The key innovation of MashMap is to estimate the percent identity of a read-to-reference alignment from the minimizers alone. This is a useful feature because the quality of a mapping can be judged without a costly gapped alignment. To accomplish this, we built upon the Mash distance (Ondov et al. 2016), which estimates the mutation rate between two sequences using MinHash (Broder 1997). For MinHash, instead of remembering only the smallest k-mer in a window (the minimizer), you remember the s smallest k-mers (the sketch). As shown in the Mash paper, the identity of two sequences can be estimated directly from their sketches. MashMap extends this idea to the mapping problem, and uses a sketch of minimizers to estimate both read position and identity. The correlation between true sequence identity and MashMap estimates is shown here for PacBio reads mapped to the human genome:

MashMap identity correlation.

The light smear at the bottom is due to a few repetitive sequences for which MashMap overestimates the identity.
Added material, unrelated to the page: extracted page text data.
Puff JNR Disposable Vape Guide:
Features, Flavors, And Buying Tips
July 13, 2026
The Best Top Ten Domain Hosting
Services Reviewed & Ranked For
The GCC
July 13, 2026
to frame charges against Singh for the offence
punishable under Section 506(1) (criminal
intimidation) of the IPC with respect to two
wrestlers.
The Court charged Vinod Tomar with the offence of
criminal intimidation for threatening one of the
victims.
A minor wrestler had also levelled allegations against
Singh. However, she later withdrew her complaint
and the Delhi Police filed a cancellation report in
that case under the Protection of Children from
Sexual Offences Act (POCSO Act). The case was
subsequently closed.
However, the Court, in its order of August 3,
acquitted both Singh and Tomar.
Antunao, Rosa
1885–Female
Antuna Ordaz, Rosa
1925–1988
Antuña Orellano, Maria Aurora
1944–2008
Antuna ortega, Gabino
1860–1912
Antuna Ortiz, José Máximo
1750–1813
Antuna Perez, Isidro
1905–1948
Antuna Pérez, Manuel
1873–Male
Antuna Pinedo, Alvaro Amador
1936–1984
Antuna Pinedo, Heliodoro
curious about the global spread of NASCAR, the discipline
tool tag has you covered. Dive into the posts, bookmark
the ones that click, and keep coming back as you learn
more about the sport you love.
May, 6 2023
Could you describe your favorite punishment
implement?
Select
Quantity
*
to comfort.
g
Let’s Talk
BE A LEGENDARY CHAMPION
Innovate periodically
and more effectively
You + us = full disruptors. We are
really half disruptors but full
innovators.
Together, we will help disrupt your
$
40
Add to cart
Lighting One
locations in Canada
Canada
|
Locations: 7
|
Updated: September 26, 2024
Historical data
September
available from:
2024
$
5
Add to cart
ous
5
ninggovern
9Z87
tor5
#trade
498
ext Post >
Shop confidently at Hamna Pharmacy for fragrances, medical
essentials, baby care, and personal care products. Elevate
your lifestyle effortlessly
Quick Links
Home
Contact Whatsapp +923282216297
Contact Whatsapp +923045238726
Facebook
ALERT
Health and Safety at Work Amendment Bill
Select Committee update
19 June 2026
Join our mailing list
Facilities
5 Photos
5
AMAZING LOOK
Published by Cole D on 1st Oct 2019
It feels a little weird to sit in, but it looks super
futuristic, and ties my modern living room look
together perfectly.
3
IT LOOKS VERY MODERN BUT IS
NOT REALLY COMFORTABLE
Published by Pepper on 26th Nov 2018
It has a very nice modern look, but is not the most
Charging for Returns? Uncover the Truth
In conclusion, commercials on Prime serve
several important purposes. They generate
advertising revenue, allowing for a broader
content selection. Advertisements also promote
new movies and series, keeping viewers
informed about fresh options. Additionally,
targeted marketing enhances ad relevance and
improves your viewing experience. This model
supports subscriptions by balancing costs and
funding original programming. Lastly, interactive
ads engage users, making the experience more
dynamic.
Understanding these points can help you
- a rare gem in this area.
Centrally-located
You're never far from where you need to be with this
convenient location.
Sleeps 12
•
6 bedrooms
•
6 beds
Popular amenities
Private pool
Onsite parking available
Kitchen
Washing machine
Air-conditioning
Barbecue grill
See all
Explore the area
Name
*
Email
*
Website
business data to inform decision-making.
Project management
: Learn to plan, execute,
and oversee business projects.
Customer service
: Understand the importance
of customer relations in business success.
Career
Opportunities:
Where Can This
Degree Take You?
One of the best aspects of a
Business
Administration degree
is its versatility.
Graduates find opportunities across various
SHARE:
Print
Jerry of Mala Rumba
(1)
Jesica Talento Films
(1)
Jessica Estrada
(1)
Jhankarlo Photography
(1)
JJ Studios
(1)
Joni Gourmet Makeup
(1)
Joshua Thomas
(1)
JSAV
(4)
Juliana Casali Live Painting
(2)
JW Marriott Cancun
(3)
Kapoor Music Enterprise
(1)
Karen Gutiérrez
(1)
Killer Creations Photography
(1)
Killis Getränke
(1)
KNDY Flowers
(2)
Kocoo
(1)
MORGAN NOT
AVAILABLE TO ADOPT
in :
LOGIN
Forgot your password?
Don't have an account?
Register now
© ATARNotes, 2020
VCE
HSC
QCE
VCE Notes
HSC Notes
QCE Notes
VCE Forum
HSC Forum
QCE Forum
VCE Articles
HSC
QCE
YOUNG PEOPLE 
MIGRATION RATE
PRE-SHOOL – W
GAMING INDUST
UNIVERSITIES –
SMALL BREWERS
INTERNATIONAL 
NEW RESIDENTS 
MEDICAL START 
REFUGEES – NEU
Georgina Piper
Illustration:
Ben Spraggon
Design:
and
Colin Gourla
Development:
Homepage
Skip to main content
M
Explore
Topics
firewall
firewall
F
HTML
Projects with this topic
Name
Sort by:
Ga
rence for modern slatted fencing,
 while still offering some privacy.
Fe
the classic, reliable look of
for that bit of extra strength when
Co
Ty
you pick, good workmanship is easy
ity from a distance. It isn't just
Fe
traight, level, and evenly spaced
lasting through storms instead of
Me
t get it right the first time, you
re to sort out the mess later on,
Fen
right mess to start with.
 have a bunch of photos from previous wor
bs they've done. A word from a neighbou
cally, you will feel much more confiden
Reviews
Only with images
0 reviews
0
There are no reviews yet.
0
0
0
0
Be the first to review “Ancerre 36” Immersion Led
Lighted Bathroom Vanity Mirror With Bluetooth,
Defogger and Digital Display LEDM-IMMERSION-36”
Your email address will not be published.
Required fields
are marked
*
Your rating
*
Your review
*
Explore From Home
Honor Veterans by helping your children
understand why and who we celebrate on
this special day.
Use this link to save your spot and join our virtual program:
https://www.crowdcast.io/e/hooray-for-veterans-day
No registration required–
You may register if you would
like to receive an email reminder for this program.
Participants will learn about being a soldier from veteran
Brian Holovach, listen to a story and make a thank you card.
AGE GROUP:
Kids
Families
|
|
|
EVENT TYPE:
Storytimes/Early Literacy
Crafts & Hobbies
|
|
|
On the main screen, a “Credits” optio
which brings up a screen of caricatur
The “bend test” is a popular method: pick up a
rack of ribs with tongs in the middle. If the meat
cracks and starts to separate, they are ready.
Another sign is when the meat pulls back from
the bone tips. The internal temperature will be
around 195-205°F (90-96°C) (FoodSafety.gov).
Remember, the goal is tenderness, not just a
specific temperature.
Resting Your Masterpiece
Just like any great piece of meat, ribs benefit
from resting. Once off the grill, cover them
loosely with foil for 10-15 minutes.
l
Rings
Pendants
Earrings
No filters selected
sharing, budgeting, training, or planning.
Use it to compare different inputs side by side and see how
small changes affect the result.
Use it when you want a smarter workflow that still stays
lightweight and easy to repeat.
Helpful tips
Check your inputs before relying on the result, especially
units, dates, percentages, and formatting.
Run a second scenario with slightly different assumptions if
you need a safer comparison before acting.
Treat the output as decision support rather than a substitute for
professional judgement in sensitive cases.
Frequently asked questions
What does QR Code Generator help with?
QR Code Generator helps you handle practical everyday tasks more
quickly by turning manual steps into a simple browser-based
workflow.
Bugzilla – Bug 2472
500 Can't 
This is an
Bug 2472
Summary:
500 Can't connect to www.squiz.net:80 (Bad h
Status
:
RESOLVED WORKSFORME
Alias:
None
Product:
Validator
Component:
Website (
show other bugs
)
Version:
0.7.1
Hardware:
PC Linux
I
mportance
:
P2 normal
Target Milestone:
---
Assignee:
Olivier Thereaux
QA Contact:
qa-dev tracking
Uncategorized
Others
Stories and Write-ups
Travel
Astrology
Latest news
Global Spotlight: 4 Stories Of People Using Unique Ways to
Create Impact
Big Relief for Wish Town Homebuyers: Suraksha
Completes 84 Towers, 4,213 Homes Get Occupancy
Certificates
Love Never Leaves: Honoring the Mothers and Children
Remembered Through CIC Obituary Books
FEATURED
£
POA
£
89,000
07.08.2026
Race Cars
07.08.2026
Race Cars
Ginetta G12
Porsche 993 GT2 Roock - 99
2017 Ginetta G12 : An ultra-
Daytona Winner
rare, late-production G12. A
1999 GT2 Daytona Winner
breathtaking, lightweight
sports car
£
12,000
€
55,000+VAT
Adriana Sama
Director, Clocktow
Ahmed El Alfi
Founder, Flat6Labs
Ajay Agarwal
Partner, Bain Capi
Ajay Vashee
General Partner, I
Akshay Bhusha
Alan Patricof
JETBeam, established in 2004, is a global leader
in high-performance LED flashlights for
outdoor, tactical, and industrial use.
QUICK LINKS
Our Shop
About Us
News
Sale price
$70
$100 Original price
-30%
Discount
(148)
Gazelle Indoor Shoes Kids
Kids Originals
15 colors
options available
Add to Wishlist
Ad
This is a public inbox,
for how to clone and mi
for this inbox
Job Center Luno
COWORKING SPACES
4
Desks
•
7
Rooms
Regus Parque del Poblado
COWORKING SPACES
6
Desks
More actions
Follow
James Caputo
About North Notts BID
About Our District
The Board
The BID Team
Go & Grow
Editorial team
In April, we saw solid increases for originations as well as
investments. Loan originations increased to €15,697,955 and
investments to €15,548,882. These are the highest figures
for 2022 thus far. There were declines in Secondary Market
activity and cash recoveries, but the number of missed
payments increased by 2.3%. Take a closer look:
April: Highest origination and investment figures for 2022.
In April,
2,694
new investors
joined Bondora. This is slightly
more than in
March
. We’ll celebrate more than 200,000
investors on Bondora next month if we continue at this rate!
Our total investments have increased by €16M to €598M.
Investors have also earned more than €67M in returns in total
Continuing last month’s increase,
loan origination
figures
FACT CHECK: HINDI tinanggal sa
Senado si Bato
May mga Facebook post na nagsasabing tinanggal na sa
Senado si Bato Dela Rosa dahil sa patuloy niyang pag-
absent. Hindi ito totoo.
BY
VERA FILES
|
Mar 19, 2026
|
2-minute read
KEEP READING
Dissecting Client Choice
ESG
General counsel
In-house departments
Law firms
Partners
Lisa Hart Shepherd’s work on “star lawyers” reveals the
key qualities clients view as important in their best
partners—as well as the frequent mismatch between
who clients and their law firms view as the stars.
3. Simplified mapping parameters

Ever since writing Nucmer (Delcher et al. 2002), users ask me “What parameters should I use to align genome A to genome B?” and I never have a satisfying answer. This is my biggest frustration with most alignment tools. MashMap attempts to address this by focusing on only two parameters: minimum match length and minimum identity. The goal is to identify all mappings meeting both criteria. Because we now have a nice link between minimizers and identity, the internal parameters of the algorithm can be automatically adjusted to meet the requirements. I find this much more intuitive than the seed length and clustering parameters exposed by tools like Nucmer. As expected, increasing the minimum length and identity requirements improves the performance of the algorithm.

4. Mapping to all RefSeq

In the original Mash paper we clustered the entire NCBI RefSeq database by sequence similarity, which one reviewer called a “heroic” computation. That kind comment inspired us to attempt some more heroics for the MashMap paper, so we set out to map a long-read metagenomic dataset to all of RefSeq. Even without a clever indexing scheme (just a big old hash table), we were able to map ~2 PacBio reads per CPU second to all of RefSeq with good sensitivity. Ultimately, we would like to use such mappings to determine the genomic origin of a sequencing read as it pops out of a nanopore sequencer in real time.

What’s next

Chirag has rejoined the lab for another summer (hooray!) and we plan to expand on this work. I would like to generalize these ideas to the local alignment problem, which would be useful for whole-genome alignment, structural variant detection, and more. Essentially, I would like a fast, approximate, Nucmer replacement. Additionally, I think these ideas could be naturally extended to genome graphs, e.g. do MinHash identity estimation over a de Bruijn graph path to rapidly evaluate mapping quality. Hopefully we will have some more interesting results to share after another summer working together.